Desvanecerse otra vez

El verano resultaba la mejor temporada del año para lanzar el cohete a Calisto. Aun así, con todo y la frágil atmósfera, era casi imposible esperar un mar sereno en aquellas regiones. El irregular oleaje hacía bailar a las estructuras superficiales de un modo peligroso. Había que aprovechar algún momento de calma para asegurar la estabilidad del vuelo, pero la rudeza de las aguas y el tenue pero cortante viento, hacían pensar que el lanzamiento habría de nueva cuenta aplazarse. Los cuatro tripulantes flotaban impacientes en la cápsula. 

Su origen terrestre y haber evolucionado a partir de hordas de primates en constante amenaza por múltiples depredadores era la explicación estándar para lograr encontrar algún sentido en las extrañas ideologías de los Desvanecidos. Ideologías y maneras de organización ciertamente disparatadas que les llevaron finalmente a una rápida extinción precedida de una dolorosa decadencia. Con certeza cristalina como el agua de los vastos océanos de sus mundos, desde hacía siglos los estudiosos en las lunas de Júpiter y Saturno desmenuzaban la historia trágica de los Desvanecidos. Por ello la amenaza creciente del gobierno radicalizado de Calisto, que tomaba apologética inspiración en los Desvanecidos, resultaba un fenómeno tan desconcertante. Desde la plataforma de lanzamiento submarina era difícil imaginar la violencia del ambiente en la superficie. Un vuelo tripulado a Calisto significaría un acto diplomático que violaría todos los tratados, pero la situación política lo ameritaba. Bajo otras circunstancias el Jefe Aeroespacial habría suspendido el despegue, pero que el Vicecanciller fuese uno de los tripulantes anulaba cualquier margen remanente de decisión.

—¿Qué esperamos para el despegue? —rugió el Vicecanciller por el sistema de comunicaciones.
—Le pido paciencia, señor —contestó serenamente el Jefe Aeroespacial—. Las condiciones aún no son las óptimas.
—¿Y cuándo han sido los elementos gentiles con los de Encelado? Emergimos desde el fondo para domar la superficie inhóspita de nuestro pequeño mundo y luego domar otros mundos peores. Lo hicimos sin las ventajas que tuvieron aquellos primates para domesticar el fuego y para explotar su mundo. ¡No acabaremos desvanecidos en guerras fratricidas como ellos!
La arenga provocó vítores en la sala de control aeroespacial.
—Inicien la secuencia de despegue —dijo el jefe sin perder su calma.

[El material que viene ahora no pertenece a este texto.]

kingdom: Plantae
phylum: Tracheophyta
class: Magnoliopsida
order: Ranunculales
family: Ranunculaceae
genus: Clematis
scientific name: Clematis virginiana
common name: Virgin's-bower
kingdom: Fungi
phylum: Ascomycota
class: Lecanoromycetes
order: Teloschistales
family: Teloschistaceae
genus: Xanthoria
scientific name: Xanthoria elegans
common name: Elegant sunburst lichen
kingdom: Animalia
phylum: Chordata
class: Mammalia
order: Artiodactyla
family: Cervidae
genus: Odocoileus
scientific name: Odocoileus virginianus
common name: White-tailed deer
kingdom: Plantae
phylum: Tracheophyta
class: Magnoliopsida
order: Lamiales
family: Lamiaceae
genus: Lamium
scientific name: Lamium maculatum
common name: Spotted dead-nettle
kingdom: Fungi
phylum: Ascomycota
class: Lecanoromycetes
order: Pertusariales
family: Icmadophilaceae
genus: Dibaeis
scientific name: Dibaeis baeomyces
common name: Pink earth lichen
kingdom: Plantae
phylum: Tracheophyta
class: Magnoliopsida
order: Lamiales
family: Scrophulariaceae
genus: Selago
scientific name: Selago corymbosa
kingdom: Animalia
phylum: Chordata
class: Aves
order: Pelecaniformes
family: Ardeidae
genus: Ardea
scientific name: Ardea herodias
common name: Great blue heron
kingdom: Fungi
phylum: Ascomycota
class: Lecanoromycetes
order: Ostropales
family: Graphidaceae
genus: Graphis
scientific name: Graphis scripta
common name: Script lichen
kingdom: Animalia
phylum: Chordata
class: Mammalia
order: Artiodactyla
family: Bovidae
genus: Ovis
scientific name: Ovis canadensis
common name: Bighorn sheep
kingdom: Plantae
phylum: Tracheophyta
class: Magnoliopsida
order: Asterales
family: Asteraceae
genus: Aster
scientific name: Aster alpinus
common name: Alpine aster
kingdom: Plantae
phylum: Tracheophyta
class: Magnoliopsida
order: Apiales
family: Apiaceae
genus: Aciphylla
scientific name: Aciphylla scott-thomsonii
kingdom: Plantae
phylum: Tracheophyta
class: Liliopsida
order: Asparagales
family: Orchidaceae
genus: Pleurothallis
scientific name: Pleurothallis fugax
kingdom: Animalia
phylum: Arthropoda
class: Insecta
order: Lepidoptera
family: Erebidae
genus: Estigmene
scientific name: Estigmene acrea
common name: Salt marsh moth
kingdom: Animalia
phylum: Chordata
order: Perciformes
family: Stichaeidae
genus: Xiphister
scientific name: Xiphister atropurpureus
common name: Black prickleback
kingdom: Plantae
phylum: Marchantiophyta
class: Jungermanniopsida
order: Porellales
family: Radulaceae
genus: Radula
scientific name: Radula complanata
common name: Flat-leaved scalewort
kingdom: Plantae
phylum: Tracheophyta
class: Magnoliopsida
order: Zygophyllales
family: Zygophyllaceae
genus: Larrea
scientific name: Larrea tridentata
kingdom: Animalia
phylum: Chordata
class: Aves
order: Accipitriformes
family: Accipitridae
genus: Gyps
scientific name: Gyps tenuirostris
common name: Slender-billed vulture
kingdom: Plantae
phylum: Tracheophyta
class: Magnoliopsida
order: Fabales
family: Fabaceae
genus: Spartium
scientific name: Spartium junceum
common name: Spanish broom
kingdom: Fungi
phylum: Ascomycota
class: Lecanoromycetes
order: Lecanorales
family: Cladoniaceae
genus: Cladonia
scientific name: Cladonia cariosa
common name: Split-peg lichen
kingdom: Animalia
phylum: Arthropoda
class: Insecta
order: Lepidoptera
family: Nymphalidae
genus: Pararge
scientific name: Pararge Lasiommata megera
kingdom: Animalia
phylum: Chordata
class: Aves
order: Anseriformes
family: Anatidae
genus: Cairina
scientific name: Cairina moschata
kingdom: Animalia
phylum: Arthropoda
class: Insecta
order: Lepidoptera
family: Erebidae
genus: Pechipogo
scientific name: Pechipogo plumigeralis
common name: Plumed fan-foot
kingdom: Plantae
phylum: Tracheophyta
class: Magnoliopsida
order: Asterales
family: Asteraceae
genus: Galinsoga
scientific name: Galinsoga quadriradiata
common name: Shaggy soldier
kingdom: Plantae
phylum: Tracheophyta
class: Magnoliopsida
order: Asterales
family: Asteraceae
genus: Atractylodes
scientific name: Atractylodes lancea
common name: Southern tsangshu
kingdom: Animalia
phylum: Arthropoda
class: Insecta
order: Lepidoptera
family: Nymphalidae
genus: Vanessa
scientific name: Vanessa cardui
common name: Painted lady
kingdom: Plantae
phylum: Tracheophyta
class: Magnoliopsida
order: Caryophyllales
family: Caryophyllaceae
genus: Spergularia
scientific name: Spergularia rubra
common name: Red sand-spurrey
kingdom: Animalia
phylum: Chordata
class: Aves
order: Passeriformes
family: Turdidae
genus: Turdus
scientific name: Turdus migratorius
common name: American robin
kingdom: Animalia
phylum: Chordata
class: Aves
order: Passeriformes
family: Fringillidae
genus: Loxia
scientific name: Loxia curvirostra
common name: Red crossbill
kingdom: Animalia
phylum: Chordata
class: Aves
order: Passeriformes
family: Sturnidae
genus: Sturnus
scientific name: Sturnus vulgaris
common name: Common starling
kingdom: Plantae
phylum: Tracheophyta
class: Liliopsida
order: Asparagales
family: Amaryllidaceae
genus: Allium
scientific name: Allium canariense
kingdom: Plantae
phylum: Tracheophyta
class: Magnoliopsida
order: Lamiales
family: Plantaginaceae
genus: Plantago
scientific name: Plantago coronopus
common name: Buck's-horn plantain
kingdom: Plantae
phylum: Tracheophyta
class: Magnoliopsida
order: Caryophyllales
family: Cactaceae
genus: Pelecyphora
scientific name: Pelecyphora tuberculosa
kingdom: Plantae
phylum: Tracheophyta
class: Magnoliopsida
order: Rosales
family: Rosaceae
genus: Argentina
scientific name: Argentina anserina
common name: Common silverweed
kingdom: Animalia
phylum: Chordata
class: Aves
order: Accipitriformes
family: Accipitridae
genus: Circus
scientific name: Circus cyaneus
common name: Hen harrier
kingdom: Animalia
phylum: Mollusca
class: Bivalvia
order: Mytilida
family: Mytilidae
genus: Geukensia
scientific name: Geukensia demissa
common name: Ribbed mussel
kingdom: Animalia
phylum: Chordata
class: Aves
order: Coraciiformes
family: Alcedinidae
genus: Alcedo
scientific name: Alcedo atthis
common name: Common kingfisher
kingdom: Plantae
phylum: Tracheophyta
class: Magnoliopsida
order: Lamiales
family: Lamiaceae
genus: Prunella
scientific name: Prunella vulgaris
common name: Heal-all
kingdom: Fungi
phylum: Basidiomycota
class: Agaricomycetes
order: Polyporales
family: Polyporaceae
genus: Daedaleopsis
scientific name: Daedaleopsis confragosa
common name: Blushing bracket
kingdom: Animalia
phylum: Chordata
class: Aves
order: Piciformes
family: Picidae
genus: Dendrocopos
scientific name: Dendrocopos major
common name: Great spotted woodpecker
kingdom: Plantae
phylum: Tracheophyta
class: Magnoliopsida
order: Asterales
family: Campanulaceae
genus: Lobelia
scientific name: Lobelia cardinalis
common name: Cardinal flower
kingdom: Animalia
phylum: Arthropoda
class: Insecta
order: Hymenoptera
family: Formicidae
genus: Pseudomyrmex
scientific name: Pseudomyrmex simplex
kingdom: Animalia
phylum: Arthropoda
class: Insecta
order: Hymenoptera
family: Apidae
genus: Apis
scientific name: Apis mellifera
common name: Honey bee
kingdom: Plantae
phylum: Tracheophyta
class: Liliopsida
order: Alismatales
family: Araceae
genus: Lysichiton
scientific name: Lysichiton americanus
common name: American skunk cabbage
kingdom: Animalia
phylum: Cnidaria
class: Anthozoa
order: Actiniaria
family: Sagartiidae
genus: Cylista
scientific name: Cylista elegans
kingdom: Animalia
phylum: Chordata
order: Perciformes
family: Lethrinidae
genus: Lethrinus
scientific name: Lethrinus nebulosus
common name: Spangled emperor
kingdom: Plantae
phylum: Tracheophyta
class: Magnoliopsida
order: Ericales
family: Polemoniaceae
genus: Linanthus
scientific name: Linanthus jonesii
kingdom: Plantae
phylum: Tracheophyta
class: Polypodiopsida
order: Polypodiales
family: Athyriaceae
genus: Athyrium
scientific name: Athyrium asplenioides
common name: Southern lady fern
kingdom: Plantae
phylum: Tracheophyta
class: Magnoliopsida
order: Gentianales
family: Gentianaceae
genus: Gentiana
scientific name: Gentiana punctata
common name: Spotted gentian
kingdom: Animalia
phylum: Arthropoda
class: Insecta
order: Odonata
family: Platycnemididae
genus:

El instrumental que flotaba antes quieto comenzó a moverse en una especie de danza. Los tableros, pantallas, cables y controles parecían un cardumen compuesto por miríadas de peces luminosos cuya solidez contrastaba con el lánguido personal a cargo de todos aquellos instrumentos. Brazos largos y transparentes de pronto se tornaron un gracioso motor. En la superficie el cohete comenzó la ignición con una violencia que casi hizo desmayar al Vicecanciller, quien no sólo era novato como astronauta, sino apenas era la tercera o cuarta vez en su vida que subía a la superficie. Con todo y la burbuja protectora de la cápsula, cualquier vaivén era de una intensidad inaudita para el habitante común de Encelado. Desde las pantallas de la sala de mando, en cambio, el explosivo despegue no era más que silente luz. Una vez libre el cohete de la débil gravedad de aquél mundo y habiéndose convertido en un pálido punto que en las pantallas contrastaba contra la gigante roja que era el Sol, la danza en la sala de controles se fue apagando y el personal regresó a una calma absorta. El Jefe se infló de agua y comenzaron a verse burbujas y remolinos bajo su piel casi transparente. Expulsó el agua y abandonó velozmente la sala de mando, dejando tras de sí una estela silenciosa.